Let $T:V\to V$ be a linear map on a vector space $V$ of dimension $n$. Assume that there exists $k\in \mathbb{N}$, such that for each $i$, $0\leq i\leq k$, there exists a subspace $V_i$ of $V$ (denoted $V_i \leq V$) with the following properties:
- $V_i \subset V_{i+1}$ for $0\leq i\leq k-1$
- $V_i \neq V_{i+1}$ for $0\leq i\leq k-1$
- $V_0 = \{0\}$ and $V_k = V$
- $TV_i \subseteq V_{i-1}$ for $1\leq i\leq k$
Then there exists a basis for $V$ such that the matrix of $T$ with respect to this basis is strictly upper triangular (i.e. all non-zero entries lie above the diagonal only)
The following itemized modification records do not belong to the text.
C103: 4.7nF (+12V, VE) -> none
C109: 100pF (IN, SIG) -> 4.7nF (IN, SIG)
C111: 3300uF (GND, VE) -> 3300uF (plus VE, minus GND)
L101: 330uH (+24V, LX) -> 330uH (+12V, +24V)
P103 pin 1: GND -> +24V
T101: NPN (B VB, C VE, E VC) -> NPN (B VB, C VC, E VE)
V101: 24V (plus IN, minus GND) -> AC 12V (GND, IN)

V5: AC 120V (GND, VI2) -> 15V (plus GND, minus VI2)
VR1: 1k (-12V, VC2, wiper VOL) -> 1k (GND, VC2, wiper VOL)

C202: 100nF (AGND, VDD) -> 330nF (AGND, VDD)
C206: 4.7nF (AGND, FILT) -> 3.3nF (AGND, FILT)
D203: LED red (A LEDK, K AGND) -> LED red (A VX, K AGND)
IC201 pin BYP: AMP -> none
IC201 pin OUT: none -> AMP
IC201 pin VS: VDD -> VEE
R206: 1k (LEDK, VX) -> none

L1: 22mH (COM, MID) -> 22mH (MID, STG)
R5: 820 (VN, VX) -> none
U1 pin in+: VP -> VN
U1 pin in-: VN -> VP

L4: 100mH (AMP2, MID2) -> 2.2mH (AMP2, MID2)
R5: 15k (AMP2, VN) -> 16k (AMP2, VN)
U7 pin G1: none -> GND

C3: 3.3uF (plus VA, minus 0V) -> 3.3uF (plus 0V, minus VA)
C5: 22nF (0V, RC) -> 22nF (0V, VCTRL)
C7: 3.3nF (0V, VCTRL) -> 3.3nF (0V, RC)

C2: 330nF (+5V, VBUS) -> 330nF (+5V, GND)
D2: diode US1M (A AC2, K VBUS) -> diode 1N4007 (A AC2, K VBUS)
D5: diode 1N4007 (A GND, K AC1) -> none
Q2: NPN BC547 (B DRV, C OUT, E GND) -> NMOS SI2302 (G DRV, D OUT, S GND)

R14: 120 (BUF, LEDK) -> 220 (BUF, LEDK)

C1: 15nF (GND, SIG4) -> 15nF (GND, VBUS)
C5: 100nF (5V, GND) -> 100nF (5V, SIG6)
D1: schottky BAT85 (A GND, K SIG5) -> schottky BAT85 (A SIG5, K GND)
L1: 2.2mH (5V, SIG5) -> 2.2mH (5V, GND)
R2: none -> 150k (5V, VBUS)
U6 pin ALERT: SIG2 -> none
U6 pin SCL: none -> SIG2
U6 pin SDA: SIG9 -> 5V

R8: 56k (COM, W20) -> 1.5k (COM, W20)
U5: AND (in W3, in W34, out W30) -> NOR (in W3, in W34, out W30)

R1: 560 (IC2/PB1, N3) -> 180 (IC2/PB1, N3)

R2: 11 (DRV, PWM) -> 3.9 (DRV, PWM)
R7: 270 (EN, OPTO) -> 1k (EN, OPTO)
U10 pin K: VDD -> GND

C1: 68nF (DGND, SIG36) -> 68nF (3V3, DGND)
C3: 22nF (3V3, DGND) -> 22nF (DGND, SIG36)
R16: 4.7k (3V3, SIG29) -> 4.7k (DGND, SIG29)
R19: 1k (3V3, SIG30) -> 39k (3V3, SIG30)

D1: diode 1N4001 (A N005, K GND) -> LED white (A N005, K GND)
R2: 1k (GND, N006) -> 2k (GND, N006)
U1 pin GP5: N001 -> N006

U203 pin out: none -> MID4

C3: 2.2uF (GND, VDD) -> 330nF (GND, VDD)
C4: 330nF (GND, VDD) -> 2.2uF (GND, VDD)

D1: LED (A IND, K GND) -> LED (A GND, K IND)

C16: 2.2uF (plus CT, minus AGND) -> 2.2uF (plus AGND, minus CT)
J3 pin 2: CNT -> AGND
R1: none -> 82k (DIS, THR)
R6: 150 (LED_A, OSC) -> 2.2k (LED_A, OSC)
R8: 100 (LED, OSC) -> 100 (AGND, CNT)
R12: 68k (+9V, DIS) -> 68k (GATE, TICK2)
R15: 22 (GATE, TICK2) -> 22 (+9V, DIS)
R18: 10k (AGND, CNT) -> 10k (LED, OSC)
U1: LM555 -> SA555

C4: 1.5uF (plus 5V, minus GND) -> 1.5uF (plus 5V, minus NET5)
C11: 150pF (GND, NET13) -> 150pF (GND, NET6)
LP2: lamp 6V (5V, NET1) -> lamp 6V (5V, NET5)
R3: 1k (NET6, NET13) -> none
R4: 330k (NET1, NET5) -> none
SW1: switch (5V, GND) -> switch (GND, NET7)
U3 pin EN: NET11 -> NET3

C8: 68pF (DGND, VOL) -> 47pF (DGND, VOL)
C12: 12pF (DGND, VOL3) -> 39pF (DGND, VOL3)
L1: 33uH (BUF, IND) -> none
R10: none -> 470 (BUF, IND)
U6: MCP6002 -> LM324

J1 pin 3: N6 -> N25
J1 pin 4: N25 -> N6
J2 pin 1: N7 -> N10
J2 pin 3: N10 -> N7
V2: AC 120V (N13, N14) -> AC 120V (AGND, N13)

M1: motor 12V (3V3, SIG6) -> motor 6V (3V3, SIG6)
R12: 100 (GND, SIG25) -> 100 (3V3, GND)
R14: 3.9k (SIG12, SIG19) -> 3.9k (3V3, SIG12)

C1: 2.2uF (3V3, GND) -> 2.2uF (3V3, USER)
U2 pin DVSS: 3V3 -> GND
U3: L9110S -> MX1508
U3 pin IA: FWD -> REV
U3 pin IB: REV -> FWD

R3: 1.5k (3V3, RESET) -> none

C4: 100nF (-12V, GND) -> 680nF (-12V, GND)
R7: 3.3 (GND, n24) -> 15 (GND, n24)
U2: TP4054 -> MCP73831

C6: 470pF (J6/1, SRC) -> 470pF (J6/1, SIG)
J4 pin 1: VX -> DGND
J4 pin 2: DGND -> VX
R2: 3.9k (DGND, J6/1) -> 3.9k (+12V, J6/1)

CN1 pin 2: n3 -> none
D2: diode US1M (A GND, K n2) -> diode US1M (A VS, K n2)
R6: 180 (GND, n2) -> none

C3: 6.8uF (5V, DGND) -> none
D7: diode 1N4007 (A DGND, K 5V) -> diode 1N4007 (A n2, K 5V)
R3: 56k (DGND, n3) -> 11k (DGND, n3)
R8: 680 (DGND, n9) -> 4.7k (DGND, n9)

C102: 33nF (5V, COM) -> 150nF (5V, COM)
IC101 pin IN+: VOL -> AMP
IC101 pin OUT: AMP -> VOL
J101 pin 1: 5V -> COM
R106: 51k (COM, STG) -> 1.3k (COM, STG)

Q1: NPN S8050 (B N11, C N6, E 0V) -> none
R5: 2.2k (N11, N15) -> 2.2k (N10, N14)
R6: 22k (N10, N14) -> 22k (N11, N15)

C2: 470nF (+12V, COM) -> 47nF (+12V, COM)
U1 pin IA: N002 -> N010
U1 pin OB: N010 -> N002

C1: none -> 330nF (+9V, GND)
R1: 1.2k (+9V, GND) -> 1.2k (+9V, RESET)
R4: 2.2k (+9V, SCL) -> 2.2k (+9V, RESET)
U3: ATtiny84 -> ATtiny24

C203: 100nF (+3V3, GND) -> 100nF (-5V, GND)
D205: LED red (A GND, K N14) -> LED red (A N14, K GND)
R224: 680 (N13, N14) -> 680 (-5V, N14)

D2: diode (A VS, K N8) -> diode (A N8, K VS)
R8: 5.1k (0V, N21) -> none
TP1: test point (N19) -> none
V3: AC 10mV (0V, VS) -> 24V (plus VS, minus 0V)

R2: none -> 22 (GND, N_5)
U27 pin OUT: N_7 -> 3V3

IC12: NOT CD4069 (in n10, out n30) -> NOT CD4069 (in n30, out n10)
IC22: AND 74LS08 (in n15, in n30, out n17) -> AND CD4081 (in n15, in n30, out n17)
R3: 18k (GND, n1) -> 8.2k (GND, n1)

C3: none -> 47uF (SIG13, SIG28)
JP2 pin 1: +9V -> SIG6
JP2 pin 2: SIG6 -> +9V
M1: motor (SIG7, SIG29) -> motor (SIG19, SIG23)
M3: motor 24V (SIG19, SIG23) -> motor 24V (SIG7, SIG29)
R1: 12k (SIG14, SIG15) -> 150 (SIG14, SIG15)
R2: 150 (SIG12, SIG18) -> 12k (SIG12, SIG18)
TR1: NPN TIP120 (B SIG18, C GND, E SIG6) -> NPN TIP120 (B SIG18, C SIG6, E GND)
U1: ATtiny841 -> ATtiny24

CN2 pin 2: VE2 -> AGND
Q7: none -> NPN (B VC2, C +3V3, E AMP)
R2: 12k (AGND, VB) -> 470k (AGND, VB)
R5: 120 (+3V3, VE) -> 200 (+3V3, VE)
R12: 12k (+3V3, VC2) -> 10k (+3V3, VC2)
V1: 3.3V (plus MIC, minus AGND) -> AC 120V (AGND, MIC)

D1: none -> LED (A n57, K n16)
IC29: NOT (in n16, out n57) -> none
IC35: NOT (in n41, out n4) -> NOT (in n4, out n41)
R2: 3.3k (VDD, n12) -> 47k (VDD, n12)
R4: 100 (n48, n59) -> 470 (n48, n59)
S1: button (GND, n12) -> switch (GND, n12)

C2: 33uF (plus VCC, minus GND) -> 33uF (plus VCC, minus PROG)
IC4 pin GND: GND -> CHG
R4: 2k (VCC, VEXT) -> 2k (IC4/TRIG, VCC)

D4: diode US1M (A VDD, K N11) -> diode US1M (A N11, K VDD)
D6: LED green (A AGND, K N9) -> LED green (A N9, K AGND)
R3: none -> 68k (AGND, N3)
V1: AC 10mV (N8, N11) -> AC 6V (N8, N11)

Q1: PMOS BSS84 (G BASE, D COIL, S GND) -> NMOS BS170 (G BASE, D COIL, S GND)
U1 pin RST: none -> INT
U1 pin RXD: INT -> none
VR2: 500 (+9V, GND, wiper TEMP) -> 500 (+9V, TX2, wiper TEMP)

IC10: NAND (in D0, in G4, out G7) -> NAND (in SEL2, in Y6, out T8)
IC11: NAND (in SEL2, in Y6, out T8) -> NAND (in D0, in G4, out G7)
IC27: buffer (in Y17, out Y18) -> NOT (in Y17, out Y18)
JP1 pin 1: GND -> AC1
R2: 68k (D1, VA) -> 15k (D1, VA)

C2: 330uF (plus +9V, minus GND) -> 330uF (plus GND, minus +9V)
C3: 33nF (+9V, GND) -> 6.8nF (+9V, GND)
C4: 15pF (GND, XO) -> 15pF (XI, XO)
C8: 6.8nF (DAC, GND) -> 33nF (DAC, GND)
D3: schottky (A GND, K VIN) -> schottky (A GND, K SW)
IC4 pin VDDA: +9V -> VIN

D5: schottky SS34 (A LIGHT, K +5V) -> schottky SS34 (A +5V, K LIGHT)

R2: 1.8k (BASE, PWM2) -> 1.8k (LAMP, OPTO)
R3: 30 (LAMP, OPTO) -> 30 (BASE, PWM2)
So, I'm in the search of a basis $\mathcal{B} = \{v_1,…,v_n\}$ which makes $[T]_{\mathcal{B}}$ strictly upper triangular. This would mean that $Tv_j = \text{span}(v_1,v_2,…,v_{j-1})$. Intuitively, it makes sense to think about considering the basis of $V_i$ and extending it to a basis for $V_{i+1}$ (until we reach $V_n$), but I'm not sure how to put this down formally. Moreover, it's a little bothering that we don't know what $k$ is. Is that a typographical error in the question? Possibly not.
Please help me with hints so that I can work further in the right direction!
Best Answer
Hint
Take $\{e_1, e_2, \dots , e_{i_1}\}$ as a basis of $V_1$.
And by induction if $\{e_1, e_2, \dots, e_{i_1}, e_{i_1+1}, e_{i_1+2}, \dots, e_{i_{l-1}}\}$ is a basis of $V_{l-1}$, complete it into a basis $\{e_1, e_2, \dots, e_{i_1}, e_{i_1+1}, e_{i_1+2}, \dots, e_{i_{l-1}}, e_{i_{l-1}+1},e_{i_{l-1}+2},\dots, e_{i_l}\}$ of $V_l$.
At the last step and as $V_k = V$, you'll ensure that you get a basis of $V$.
Then look at $T(e_i)$ for $1 \le i \le n$ to prove that the matrix of $T$ in the built basis is strictly upper diagonal.